Agugua-Hamilton’s hiring had an immediate impact on and off the court. The 37-year-old is the first Black female head coach in the school’s history. And her debut season last year was one of the best ever, leading the Lady Bears to a school-record 26 regular-season wins and a Missouri Valley Conference title before the pandemic hit.

“We had unfinished business from last year,” Agugua-Hamilton said in Wednesday’s postgame press conference. “I thought we had a great team last year but this year’s even more special. It gave us more time to gel as a group. Our camaraderie is through the roof, our synergy is through the roof.”

In her Twitter bio, Agugua-Hamilton describes herself as a “God Fearing Woman of Integrity!” The Nigeria native who grew up in a Washington D.C. suburb is outspoken about her faith on social media and gave thanks to God after being named MVC Coach of the Year for the second season in a row.

Her faith is also evident in her approach to leadership and coaching philosophy.

“Anybody who knows me knows it’s never about me,” Agugua-Hamilton said in the press conference. “It’s about being a servant leader and just serving others. I just want our players to continue to achieve their dreams on and off the court. That’s really big for me.”

While sidelined with a knee injury during her playing career at Hofstra (2001-06), Agugua-Hamilton was offered a student-coaching position. At the same time she was battling multiple injuries in college and realizing she wanted to be a coach, her mom was in a fight with breast cancer she would ultimately lose in 2008.

Agugua-Hamilton passed up opportunities to play professionally overseas because she knew she wanted to pursue a career on the sidelines. She started as a graduate assistant at Virginia Commonwealth in 2006 and has been on the rise ever since.

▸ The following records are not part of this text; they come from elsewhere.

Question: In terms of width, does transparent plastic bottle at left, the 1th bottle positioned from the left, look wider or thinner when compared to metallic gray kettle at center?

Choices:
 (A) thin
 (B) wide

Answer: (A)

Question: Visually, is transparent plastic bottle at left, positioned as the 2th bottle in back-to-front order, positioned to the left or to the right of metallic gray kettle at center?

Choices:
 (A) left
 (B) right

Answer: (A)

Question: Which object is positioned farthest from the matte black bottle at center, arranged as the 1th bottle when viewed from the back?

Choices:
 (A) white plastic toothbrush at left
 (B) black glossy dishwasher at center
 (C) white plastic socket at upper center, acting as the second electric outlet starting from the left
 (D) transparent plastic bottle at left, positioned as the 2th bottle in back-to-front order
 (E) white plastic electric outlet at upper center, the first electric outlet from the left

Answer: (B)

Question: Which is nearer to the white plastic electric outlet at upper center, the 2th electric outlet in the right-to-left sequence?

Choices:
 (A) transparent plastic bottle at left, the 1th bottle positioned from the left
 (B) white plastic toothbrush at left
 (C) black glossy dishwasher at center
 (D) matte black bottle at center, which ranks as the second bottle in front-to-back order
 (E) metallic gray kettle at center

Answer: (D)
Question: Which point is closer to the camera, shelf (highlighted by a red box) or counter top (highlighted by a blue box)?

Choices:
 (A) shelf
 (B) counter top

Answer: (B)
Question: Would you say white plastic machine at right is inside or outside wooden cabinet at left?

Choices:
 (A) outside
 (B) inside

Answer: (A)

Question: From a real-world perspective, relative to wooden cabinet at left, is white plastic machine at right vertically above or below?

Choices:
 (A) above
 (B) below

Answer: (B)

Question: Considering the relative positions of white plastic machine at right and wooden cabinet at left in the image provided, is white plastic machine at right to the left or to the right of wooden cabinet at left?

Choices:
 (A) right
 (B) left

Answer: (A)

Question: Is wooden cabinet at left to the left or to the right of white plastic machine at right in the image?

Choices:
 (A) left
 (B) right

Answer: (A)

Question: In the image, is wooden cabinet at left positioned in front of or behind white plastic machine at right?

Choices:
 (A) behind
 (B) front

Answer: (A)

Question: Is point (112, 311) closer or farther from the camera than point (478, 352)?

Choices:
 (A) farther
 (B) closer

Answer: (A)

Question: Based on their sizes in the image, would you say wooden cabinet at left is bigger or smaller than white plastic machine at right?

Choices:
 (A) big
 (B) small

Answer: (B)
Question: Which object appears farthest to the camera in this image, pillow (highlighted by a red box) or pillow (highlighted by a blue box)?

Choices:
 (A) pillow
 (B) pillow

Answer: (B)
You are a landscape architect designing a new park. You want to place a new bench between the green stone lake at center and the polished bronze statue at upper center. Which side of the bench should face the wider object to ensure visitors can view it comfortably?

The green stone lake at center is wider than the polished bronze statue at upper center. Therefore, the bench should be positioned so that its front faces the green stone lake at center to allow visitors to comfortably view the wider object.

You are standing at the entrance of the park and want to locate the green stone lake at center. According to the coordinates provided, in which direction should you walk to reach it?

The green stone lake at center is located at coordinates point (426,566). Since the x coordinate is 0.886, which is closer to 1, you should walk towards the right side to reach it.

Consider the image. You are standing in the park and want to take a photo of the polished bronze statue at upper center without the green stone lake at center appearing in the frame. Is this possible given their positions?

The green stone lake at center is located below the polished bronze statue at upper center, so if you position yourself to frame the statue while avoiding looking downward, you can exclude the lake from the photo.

Were it not for the challenges she encountered during her time at Hofstra, Agugua-Hamilton thinks her journey may have played out differently.

“Everything happens for a reason,” Agugua-Hamilton told the Springfield News Leader in 2019. “If I didn’t go through those trials and tribulations and adversity, I probably wouldn’t be sitting here today.”

Missouri State and Stanford square off at 3 p.m. ET on Sunday. The game will be broadcast on ABC.